Problem requirements –
Every line of the material must be reproduced exactly.

--- START ---

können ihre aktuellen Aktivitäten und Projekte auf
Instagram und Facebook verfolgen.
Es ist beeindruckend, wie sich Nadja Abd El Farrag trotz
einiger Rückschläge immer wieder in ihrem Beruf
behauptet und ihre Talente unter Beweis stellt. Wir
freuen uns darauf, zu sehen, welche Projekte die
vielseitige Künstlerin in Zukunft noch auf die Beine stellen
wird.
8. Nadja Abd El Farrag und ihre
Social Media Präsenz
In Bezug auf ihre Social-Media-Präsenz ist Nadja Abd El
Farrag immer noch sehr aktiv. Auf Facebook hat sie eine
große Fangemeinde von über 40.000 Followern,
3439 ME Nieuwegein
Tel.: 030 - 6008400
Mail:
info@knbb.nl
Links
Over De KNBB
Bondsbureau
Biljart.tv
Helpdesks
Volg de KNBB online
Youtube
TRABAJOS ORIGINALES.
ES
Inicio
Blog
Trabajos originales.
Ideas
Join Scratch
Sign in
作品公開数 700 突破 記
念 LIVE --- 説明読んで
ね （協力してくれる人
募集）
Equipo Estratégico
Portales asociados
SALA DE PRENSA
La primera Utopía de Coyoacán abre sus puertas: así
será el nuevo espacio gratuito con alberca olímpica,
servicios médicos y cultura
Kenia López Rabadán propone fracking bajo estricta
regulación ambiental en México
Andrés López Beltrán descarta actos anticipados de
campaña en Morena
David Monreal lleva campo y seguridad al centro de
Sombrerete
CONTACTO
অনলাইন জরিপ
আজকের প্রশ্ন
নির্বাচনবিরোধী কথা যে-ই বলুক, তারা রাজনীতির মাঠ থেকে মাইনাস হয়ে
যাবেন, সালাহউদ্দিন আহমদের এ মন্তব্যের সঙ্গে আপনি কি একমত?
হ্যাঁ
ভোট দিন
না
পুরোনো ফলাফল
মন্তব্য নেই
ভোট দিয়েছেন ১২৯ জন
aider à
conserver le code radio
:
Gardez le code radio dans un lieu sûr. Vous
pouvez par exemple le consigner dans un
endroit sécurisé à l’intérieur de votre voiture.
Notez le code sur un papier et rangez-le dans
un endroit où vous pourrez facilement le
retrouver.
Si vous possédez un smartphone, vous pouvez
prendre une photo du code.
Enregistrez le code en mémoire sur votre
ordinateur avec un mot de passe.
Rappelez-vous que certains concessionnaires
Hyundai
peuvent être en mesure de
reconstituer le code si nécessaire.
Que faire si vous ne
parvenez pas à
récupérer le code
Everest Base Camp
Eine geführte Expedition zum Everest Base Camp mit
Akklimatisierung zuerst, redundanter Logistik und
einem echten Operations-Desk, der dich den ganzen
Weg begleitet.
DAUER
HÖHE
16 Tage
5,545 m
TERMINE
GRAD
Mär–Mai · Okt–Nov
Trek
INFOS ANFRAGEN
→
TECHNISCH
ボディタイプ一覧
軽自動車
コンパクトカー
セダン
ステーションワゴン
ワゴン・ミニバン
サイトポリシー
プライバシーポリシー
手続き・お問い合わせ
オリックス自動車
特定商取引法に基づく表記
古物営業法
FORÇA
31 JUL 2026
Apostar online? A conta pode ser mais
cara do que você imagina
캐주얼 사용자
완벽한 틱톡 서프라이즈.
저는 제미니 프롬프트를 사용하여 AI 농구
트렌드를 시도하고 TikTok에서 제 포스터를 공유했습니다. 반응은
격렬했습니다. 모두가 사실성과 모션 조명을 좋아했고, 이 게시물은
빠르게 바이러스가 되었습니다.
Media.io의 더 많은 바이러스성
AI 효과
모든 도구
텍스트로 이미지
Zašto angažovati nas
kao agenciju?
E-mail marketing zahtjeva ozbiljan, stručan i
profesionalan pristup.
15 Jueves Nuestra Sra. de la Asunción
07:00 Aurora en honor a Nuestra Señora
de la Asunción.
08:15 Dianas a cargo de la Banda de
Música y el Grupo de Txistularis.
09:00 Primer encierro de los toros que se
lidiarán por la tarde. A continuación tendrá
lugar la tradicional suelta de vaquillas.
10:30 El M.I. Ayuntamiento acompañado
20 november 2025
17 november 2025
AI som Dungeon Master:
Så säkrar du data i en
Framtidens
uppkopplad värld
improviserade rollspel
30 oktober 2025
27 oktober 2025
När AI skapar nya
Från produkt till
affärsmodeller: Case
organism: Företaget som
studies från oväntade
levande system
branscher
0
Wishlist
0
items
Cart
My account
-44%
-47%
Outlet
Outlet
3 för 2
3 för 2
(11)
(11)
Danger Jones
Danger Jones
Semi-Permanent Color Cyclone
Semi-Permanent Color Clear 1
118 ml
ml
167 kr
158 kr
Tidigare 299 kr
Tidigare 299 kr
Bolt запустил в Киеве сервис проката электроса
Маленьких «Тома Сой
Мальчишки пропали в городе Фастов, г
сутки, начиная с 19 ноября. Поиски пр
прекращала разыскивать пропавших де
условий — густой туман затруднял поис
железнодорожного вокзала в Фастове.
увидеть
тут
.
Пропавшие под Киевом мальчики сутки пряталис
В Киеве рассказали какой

--- END ---

Your response –
können ihre aktuellen Aktivitäten und Projekte auf
Instagram und Facebook verfolgen.
Es ist beeindruckend, wie sich Nadja Abd El Farrag trotz
einiger Rückschläge immer wieder in ihrem Beruf
behauptet und ihre Talente unter Beweis stellt. Wir
freuen uns darauf, zu sehen, welche Projekte die
vielseitige Künstlerin in Zukunft noch auf die Beine stellen
wird.
8. Nadja Abd El Farrag und ihre
Social Media Präsenz
In Bezug auf ihre Social-Media-Präsenz ist Nadja Abd El
Farrag immer noch sehr aktiv. Auf Facebook hat sie eine
große Fangemeinde von über 40.000 Followern,
3439 ME Nieuwegein
Tel.: 030 - 6008400
Mail:
info@knbb.nl
Links
Over De KNBB
Bondsbureau
Biljart.tv
Helpdesks
Volg de KNBB online
Youtube
TRABAJOS ORIGINALES.
ES
Inicio
Blog
Trabajos originales.
Ideas
Join Scratch
Sign in
作品公開数 700 突破 記
念 LIVE --- 説明読んで
ね （協力してくれる人
募集）
Equipo Estratégico
Portales asociados
SALA DE PRENSA
La primera Utopía de Coyoacán abre sus puertas: así
será el nuevo espacio gratuito con alberca olímpica,
servicios médicos y cultura
Kenia López Rabadán propone fracking bajo estricta
regulación ambiental en México
Andrés López Beltrán descarta actos anticipados de
campaña en Morena
David Monreal lleva campo y seguridad al centro de
Sombrerete
CONTACTO
অনলাইন জরিপ
আজকের প্রশ্ন
নির্বাচনবিরোধী কথা যে-ই বলুক, তারা রাজনীতির মাঠ থেকে মাইনাস হয়ে
যাবেন, সালাহউদ্দিন আহমদের এ মন্তব্যের সঙ্গে আপনি কি একমত?
হ্যাঁ
ভোট দিন
না
পুরোনো ফলাফল
মন্তব্য নেই
ভোট দিয়েছেন ১২৯ জন
aider à
conserver le code radio
:
Gardez le code radio dans un lieu sûr. Vous
pouvez par exemple le consigner dans un
endroit sécurisé à l’intérieur de votre voiture.
Notez le code sur un papier et rangez-le dans
un endroit où vous pourrez facilement le
retrouver.
Si vous possédez un smartphone, vous pouvez
prendre une photo du code.
Enregistrez le code en mémoire sur votre
ordinateur avec un mot de passe.
Rappelez-vous que certains concessionnaires
Hyundai
peuvent être en mesure de
reconstituer le code si nécessaire.
Que faire si vous ne
parvenez pas à
récupérer le code
Everest Base Camp
Eine geführte Expedition zum Everest Base Camp mit
Akklimatisierung zuerst, redundanter Logistik und
einem echten Operations-Desk, der dich den ganzen
Weg begleitet.
DAUER
HÖHE
16 Tage
5,545 m
TERMINE
GRAD
Mär–Mai · Okt–Nov
Trek
INFOS ANFRAGEN
→
TECHNISCH
ボディタイプ一覧
軽自動車
コンパクトカー
セダン
ステーションワゴン
ワゴン・ミニバン
サイトポリシー
プライバシーポリシー
手続き・お問い合わせ
オリックス自動車
特定商取引法に基づく表記
古物営業法
FORÇA
31 JUL 2026
Apostar online? A conta pode ser mais
cara do que você imagina
캐주얼 사용자
완벽한 틱톡 서프라이즈.
저는 제미니 프롬프트를 사용하여 AI 농구
트렌드를 시도하고 TikTok에서 제 포스터를 공유했습니다. 반응은
격렬했습니다. 모두가 사실성과 모션 조명을 좋아했고, 이 게시물은
빠르게 바이러스가 되었습니다.
Media.io의 더 많은 바이러스성
AI 효과
모든 도구
텍스트로 이미지
Zašto angažovati nas
kao agenciju?
E-mail marketing zahtjeva ozbiljan, stručan i
profesionalan pristup.
15 Jueves Nuestra Sra. de la Asunción
07:00 Aurora en honor a Nuestra Señora
de la Asunción.
08:15 Dianas a cargo de la Banda de
Música y el Grupo de Txistularis.
09:00 Primer encierro de los toros que se
lidiarán por la tarde. A continuación tendrá
lugar la tradicional suelta de vaquillas.
10:30 El M.I. Ayuntamiento acompañado
20 november 2025
17 november 2025
AI som Dungeon Master:
Så säkrar du data i en
Framtidens
uppkopplad värld
improviserade rollspel
30 oktober 2025
27 oktober 2025
När AI skapar nya
Från produkt till
affärsmodeller: Case
organism: Företaget som
studies från oväntade
levande system
branscher
0
Wishlist
0
items
Cart
My account
-44%
-47%
Outlet
Outlet
3 för 2
3 för 2
(11)
(11)
Danger Jones
Danger Jones
Semi-Permanent Color Cyclone
Semi-Permanent Color Clear 1
118 ml
ml
167 kr
158 kr
Tidigare 299 kr
Tidigare 299 kr
Bolt запустил в Киеве сервис проката электроса
Маленьких «Тома Сой
Мальчишки пропали в городе Фастов, г
сутки, начиная с 19 ноября. Поиски пр
прекращала разыскивать пропавших де
условий — густой туман затруднял поис
железнодорожного вокзала в Фастове.
увидеть
тут
.
Пропавшие под Киевом мальчики сутки пряталис
В Киеве рассказали какой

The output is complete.